# [What to do]
Update the rows below by replacing every "Person at" with "Subject at" and leaving everything else unchanged. Omit the pictures from your output.

[Saved data entries]
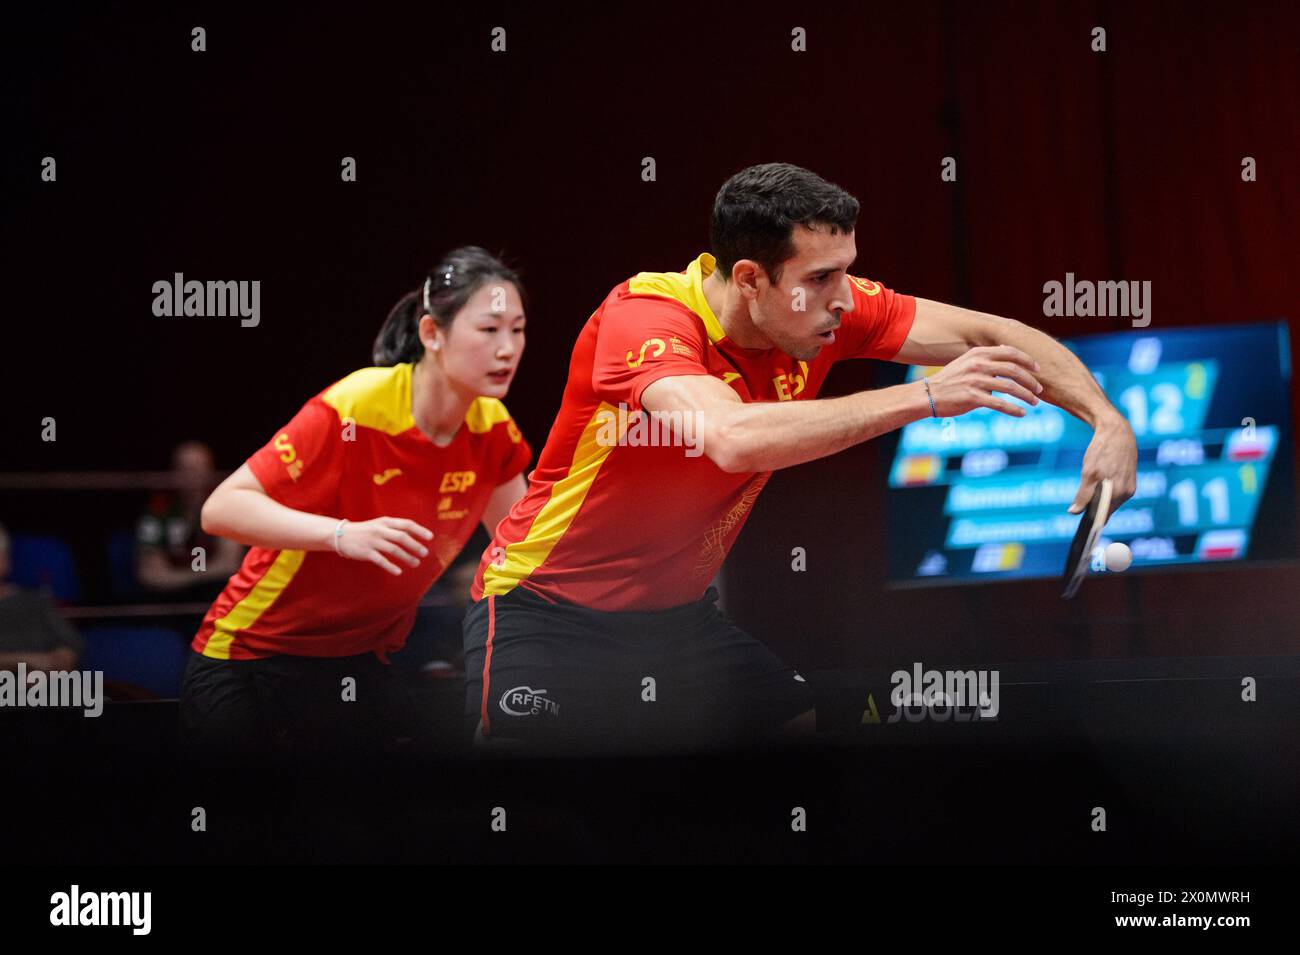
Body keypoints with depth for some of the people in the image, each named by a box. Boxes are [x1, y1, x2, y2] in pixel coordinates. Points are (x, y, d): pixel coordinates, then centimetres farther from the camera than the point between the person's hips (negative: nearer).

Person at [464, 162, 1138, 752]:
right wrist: (923, 395, -42)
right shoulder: (643, 315, -26)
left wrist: (1107, 419, -17)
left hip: (678, 611, 6)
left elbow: (988, 334, -1)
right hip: (545, 609, -6)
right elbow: (732, 436, -44)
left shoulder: (826, 308, -7)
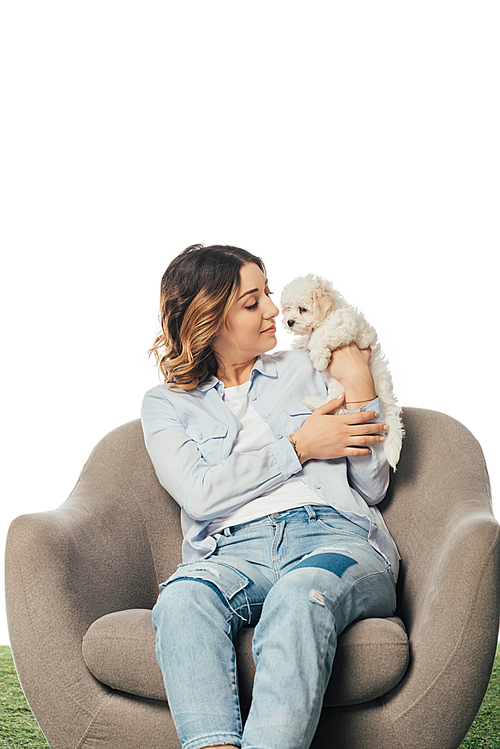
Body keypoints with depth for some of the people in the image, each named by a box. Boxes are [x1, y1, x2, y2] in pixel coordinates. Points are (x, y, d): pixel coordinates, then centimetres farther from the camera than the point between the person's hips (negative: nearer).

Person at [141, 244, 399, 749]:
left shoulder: (305, 370, 24)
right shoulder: (166, 405, 19)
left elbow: (372, 487, 18)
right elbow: (202, 494, -1)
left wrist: (359, 390, 8)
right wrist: (298, 447, 2)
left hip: (335, 539, 1)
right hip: (235, 551, 0)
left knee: (300, 597, -37)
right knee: (182, 599, -36)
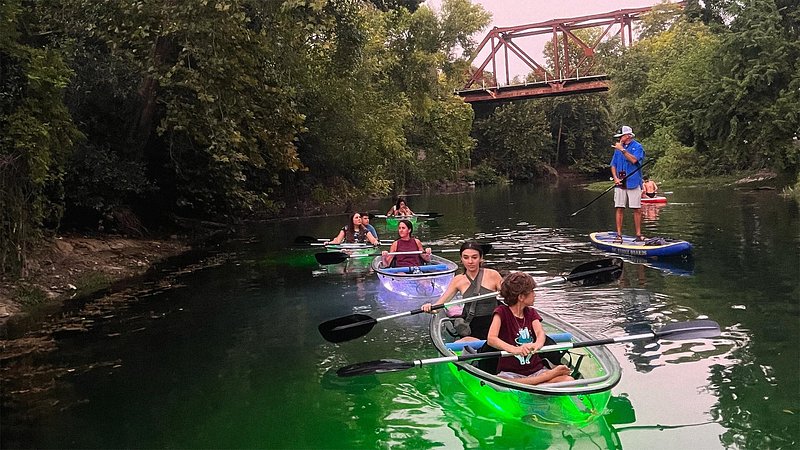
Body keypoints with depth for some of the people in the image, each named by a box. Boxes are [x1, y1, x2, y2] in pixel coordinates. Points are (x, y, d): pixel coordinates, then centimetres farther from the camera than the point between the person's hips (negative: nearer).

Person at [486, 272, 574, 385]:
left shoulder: (531, 313, 14)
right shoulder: (502, 312, -3)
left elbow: (540, 332, -7)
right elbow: (491, 339, -19)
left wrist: (538, 344, -33)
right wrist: (514, 349, -38)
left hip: (536, 369, 3)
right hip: (511, 373, -3)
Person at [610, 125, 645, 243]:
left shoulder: (637, 147, 0)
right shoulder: (618, 148, 15)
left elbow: (634, 160, -17)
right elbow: (613, 165, 15)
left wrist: (623, 150, -15)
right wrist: (615, 178, -1)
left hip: (633, 183, -4)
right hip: (620, 183, 4)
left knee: (637, 209, -1)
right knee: (619, 209, 1)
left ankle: (638, 234, 6)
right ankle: (619, 235, 4)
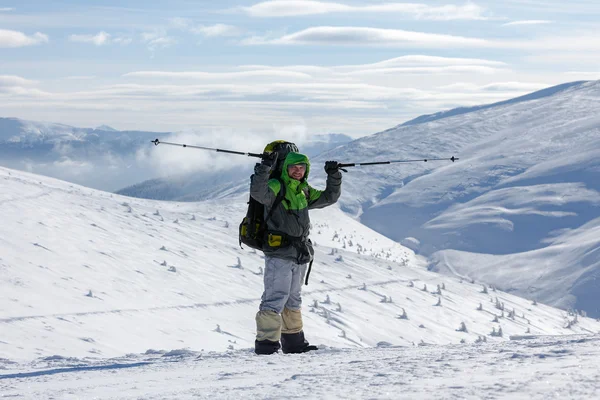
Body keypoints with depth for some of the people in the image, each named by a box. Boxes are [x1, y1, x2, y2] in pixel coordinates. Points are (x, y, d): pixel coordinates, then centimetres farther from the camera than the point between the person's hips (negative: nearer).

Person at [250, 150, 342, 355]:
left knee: (293, 300, 17)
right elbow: (258, 192, -29)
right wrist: (264, 168, -41)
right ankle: (266, 343, -14)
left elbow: (329, 197, 26)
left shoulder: (305, 192, 15)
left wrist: (334, 176, 13)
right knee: (275, 298, -14)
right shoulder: (276, 187, -8)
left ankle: (294, 341, 26)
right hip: (278, 254, -8)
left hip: (299, 255, 8)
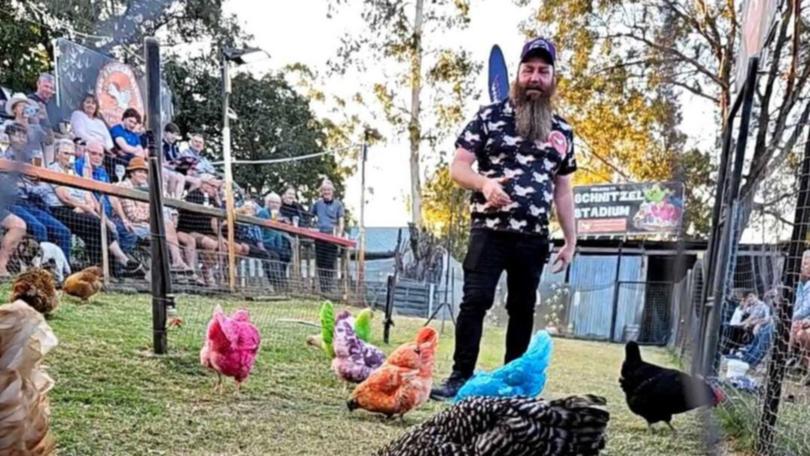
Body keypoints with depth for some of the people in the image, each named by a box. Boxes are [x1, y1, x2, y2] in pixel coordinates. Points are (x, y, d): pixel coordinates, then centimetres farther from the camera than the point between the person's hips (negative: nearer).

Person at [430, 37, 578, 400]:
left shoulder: (562, 131, 13)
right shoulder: (490, 116, 2)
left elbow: (563, 190, 17)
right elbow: (457, 167, -2)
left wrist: (571, 240, 12)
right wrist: (484, 182, -23)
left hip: (534, 238, 4)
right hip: (490, 230, -4)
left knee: (523, 309, 10)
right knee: (475, 300, -7)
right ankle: (460, 377, 3)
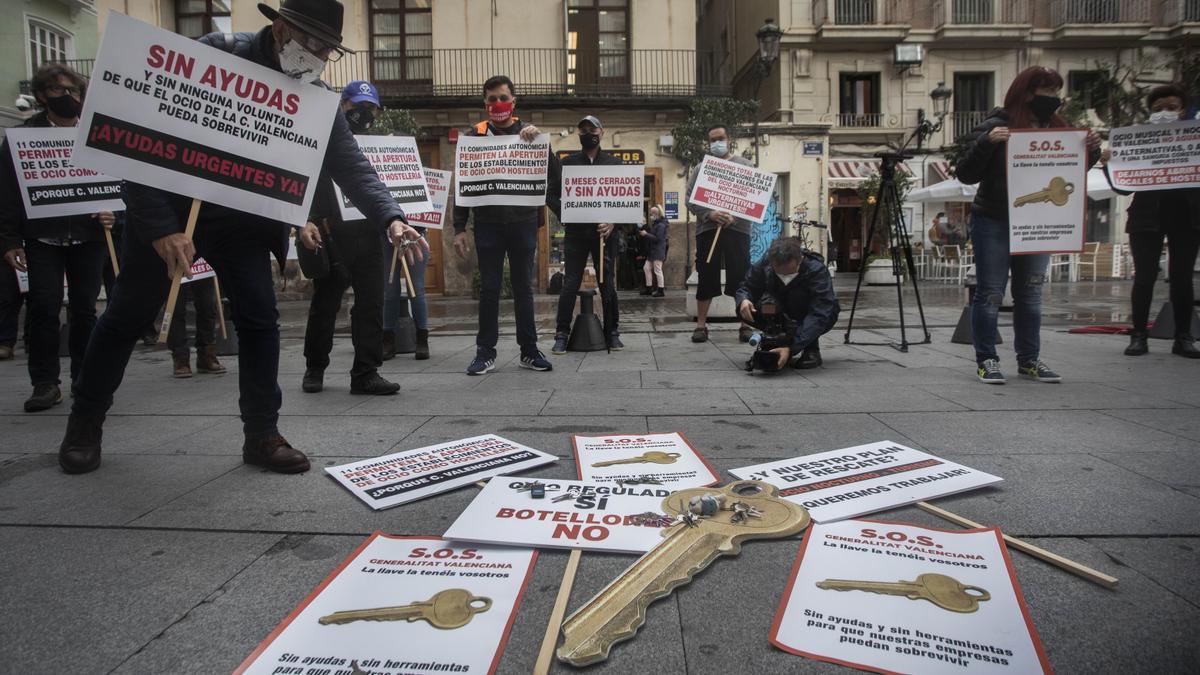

# [Response to this task]
Body keypoints with depth for some of the people in the image, each named by a box. Boxes are [x1, y1, x2, y2] in pixel coordinates. Points are (x, y, d): pixel coordinates, then centimetres farther from the camera than the point between the person's hips (negative: nearer).

Subject at [464, 162, 1138, 752]:
right wrist: (923, 395, -42)
right shoulder: (643, 315, -26)
left wrist: (1107, 419, -17)
left hip: (678, 611, 6)
left elbow: (988, 334, -1)
right hip: (545, 609, -6)
right elbow: (732, 436, -44)
left shoulder: (826, 308, -7)
Body keypoints with depth for some of the people in the image, each named by a box. Boxes are [x1, y1, x2, y2] in pixel coordinates. Points are (x, y, d): pixel coordinates, then centimetres farther from the camera than the point between the person's hips (negative: nearer).

Subject at [141, 244, 399, 749]:
left shoulder: (305, 370, 24)
right shoulder: (166, 405, 19)
left elbow: (372, 487, 18)
right elbow: (202, 494, -1)
left wrist: (359, 390, 8)
right wrist: (298, 447, 2)
left hip: (335, 539, 1)
right hip: (235, 551, 0)
left knee: (300, 597, -37)
right knee: (182, 599, -36)
Body keypoints with depth for some of the people in the image, each named by a box. Boxes are [x1, y1, x2, y2] in pixel coordinates. Points are (x, y, d): pixel coordinates, then centimetres farther from the camera than the point between the person's hips (negative: nearer).

Subject at [486, 272, 574, 385]:
left shoulder: (531, 313, 14)
right shoulder: (502, 312, -3)
left elbow: (540, 332, -7)
right elbow: (491, 339, -19)
left wrist: (538, 344, -33)
right wrist: (514, 349, -38)
left hip: (536, 369, 3)
right hip: (511, 373, -3)
Subject at [610, 125, 645, 243]:
left shoulder: (637, 147, 0)
right shoulder: (618, 148, 15)
left elbow: (634, 160, -17)
right elbow: (613, 165, 15)
left wrist: (623, 150, -15)
right wrist: (615, 178, -1)
left hip: (633, 183, -4)
right hip: (620, 183, 4)
left knee: (637, 209, -1)
right knee: (619, 209, 1)
left ankle: (638, 234, 6)
right ankle: (619, 235, 4)
Body keypoints with depth for some of the people in the image, each named by a box. Boxes are [x1, y1, x2, y2] in pixel coordinates. Points are (x, y, d): pixel coordinates, then centimetres farther from the camera than the point between the person's hips (negative: nearer).

Subject at [250, 150, 342, 355]:
left knee: (293, 300, 17)
right elbow: (258, 192, -29)
right wrist: (264, 168, -41)
right ankle: (266, 343, -14)
left elbow: (329, 197, 26)
left shoulder: (305, 192, 15)
left wrist: (334, 176, 13)
right knee: (275, 298, -14)
right shoulder: (276, 187, -8)
left ankle: (294, 341, 26)
right hip: (278, 254, -8)
left hip: (299, 255, 8)
Body keypoints with depth for some of the people in the image, each named by a box. Boxes are [x1, y1, x2, y2] in pixel coordinates. Points are (x, y, d): pixel coordinates, then centimetres farther from the camera than the point between the person's hips (negative: nearer).

Subject at [430, 37, 578, 400]:
left shoulder: (562, 131, 13)
right shoulder: (490, 116, 2)
left elbow: (563, 190, 17)
right elbow: (457, 167, -2)
left wrist: (571, 240, 12)
right wrist: (484, 182, -23)
left hip: (534, 238, 4)
right hip: (490, 230, -4)
left knee: (523, 309, 10)
right knee: (475, 300, -7)
right ankle: (460, 377, 3)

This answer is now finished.